NAN: Trying to get the parent on board has got to be challenging.
DIANA: Right. The parents are tough. The biggest thing is calling 24 hours before canceling an appointment. I created a contract, which was tricky. You have parents who buy in, it’s every week and they are going to be there. And then some parents push the limits.
I think raising my prices was good, so parents became more respectful. Yes, it’s a lot of money, but it’s a good investment because it’s for their children’s education, so parents were taking it more seriously.
NAN: Any other startup challenges?
DIANA: I made some mistakes with marketing in the beginning. I spent over $1,000 on a mailer. I think it was a bad decision and I was pretty upset about it.

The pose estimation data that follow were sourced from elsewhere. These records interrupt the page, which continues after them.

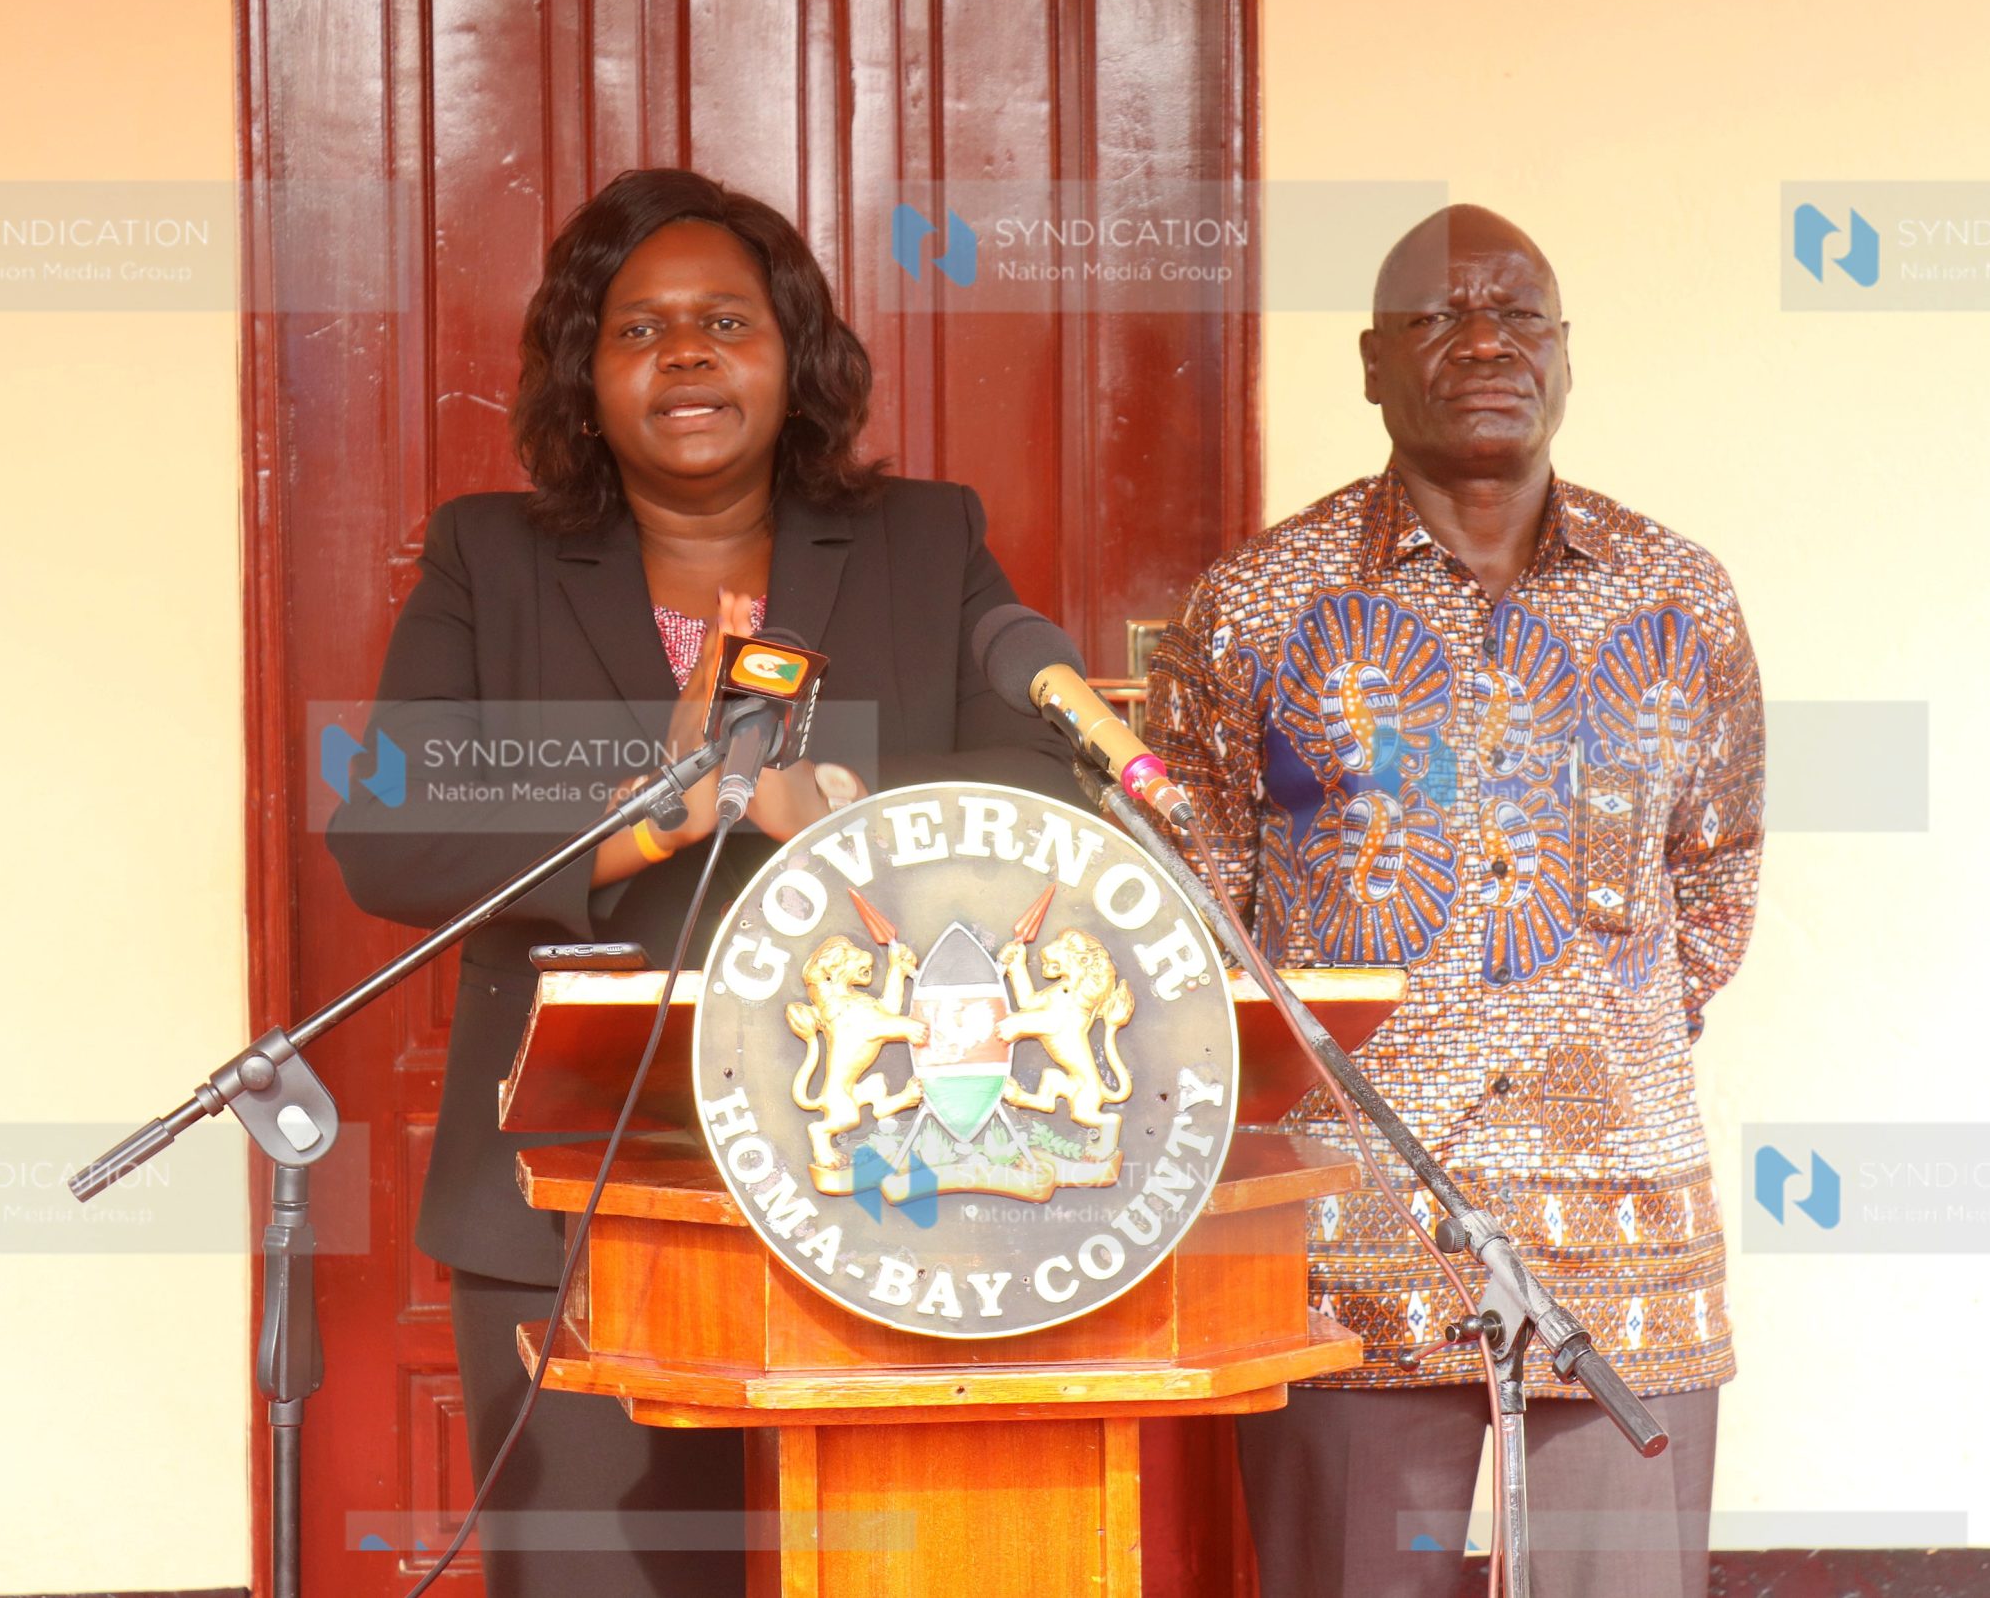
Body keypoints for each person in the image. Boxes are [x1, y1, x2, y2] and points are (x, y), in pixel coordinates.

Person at [326, 167, 1079, 1597]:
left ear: (793, 358)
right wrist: (656, 820)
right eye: (637, 330)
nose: (685, 356)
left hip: (888, 1181)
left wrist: (819, 807)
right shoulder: (494, 559)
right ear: (584, 372)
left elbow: (1039, 793)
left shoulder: (925, 542)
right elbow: (390, 829)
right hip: (566, 1199)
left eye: (727, 322)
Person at [1143, 204, 1764, 1598]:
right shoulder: (1256, 605)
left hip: (1630, 1238)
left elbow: (1716, 880)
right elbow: (1197, 913)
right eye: (1437, 316)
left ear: (1565, 354)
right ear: (1370, 363)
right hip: (1347, 1242)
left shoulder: (1681, 595)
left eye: (1520, 316)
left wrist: (1604, 1042)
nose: (1486, 342)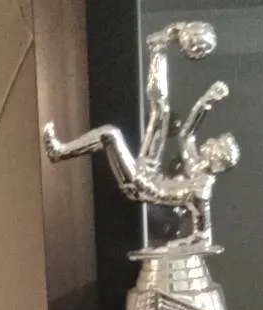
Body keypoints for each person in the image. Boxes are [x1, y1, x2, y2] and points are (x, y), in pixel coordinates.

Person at [42, 21, 239, 249]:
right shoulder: (195, 164)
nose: (211, 142)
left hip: (142, 184)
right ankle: (157, 49)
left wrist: (177, 247)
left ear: (218, 161)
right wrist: (206, 102)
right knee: (161, 111)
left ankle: (59, 151)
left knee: (110, 134)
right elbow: (186, 134)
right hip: (150, 170)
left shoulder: (202, 185)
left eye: (216, 145)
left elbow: (203, 235)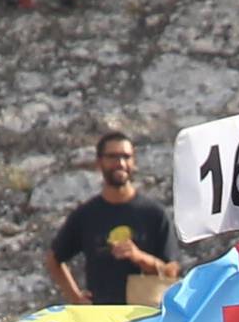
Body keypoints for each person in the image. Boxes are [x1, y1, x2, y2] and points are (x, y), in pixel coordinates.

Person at [45, 129, 177, 305]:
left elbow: (171, 272)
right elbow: (54, 259)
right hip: (101, 321)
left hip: (143, 319)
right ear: (99, 163)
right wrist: (75, 297)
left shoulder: (154, 214)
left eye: (126, 157)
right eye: (113, 157)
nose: (120, 163)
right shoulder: (86, 215)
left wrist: (139, 257)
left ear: (134, 162)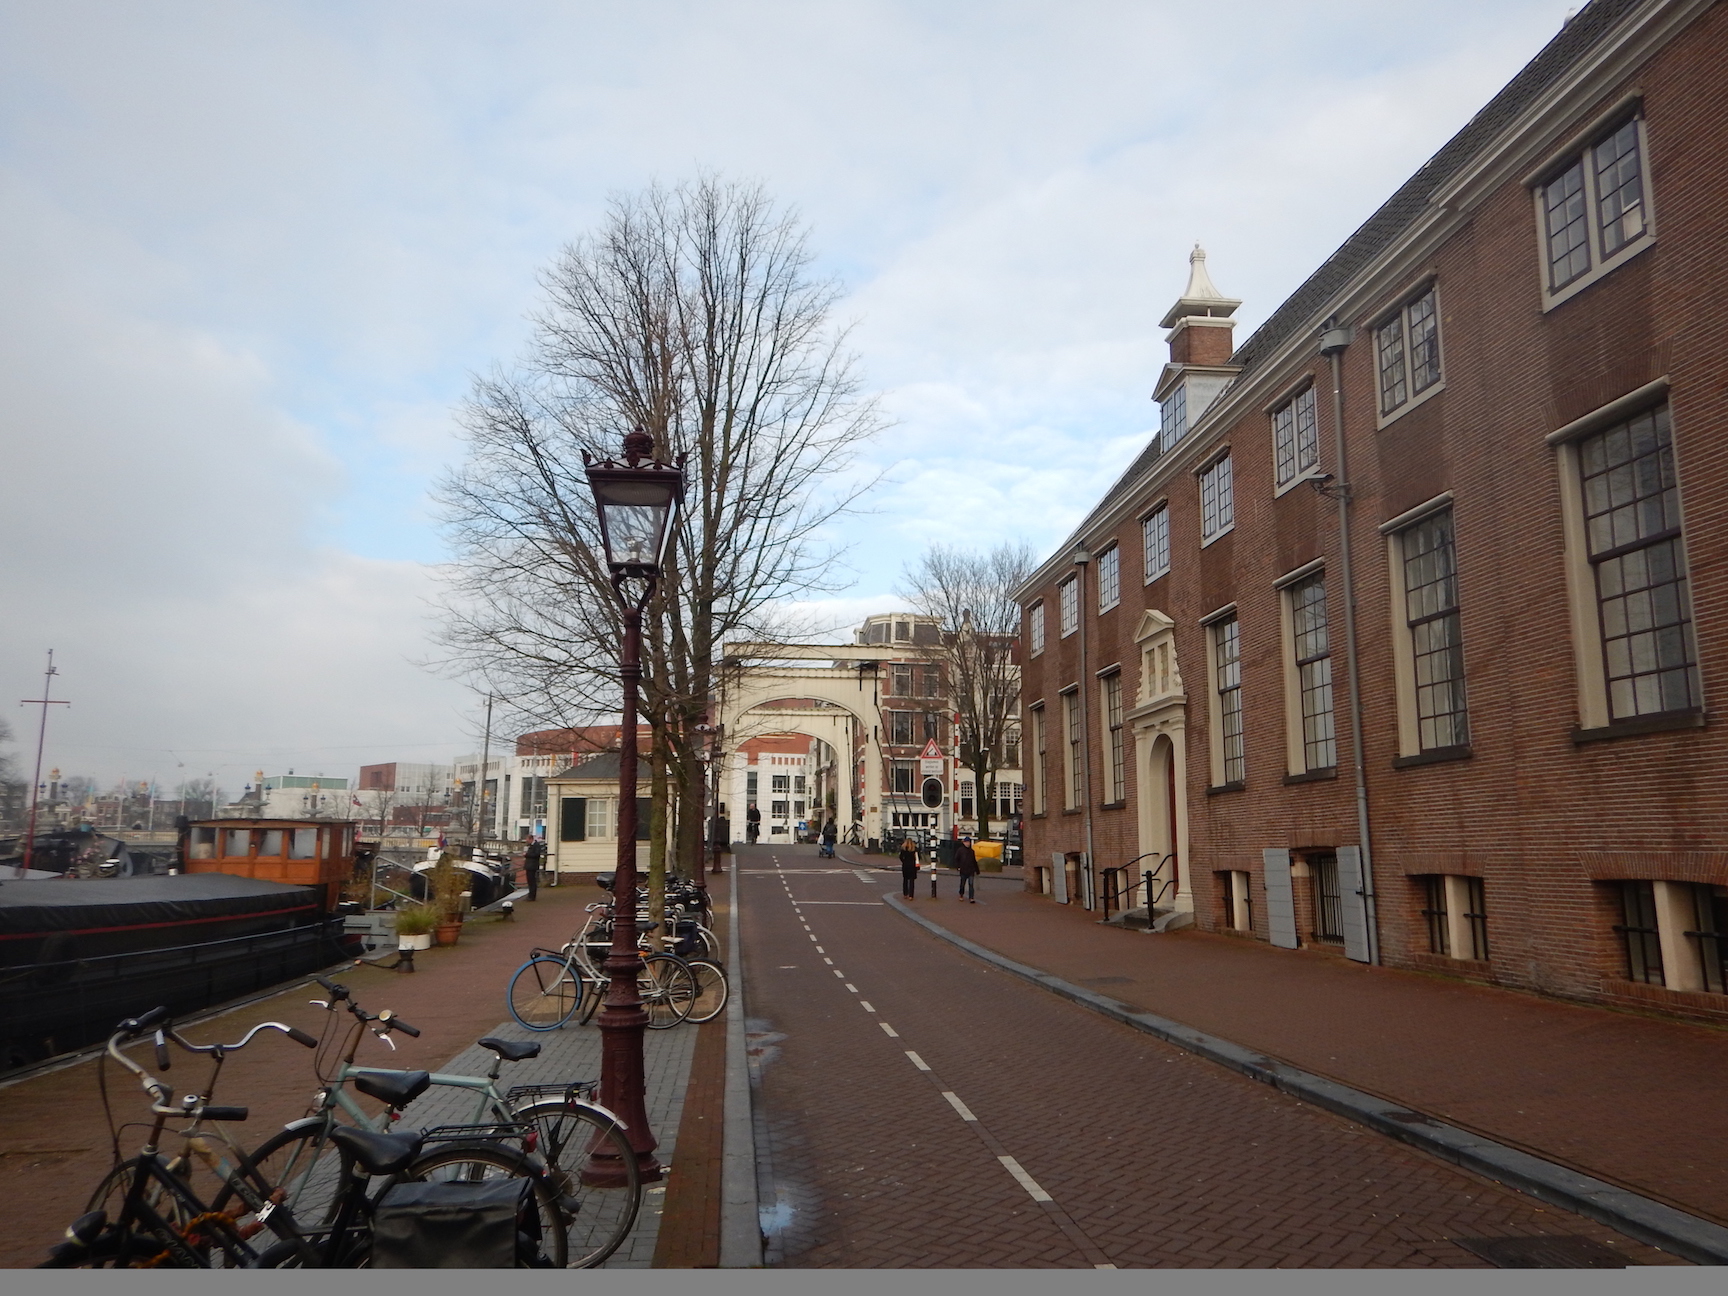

It was one of those mistakes you make once and you’re not going to make it again. But they’re expensive mistakes. Since then, I’ve worked with the business coach, I also go to the library for different resources, and I try to go to workshops try to learn marketing techniques.
NAN: At what point did you realize you needed to bring in a business coach?
DIANA: Probably after the mailer. After the mailer was when I decided to hire someone. I found her on Facebook in one of the business groups.
NAN: Do you have any other advice for other aspiring business owners?
DIANA: Like I said, I want to go slowly. I don’t want to make the business too big. What makes us different is our passion and creating the time to develop positive relationships and hire the right people. They can either make or break your name.
Word of mouth is your best marketing tool. If people are happy and they know they can trust you, they will hire you. So that’s my biggest thing, I don’t want the business to spiral out of control. I want to go very slowly, so I do it right.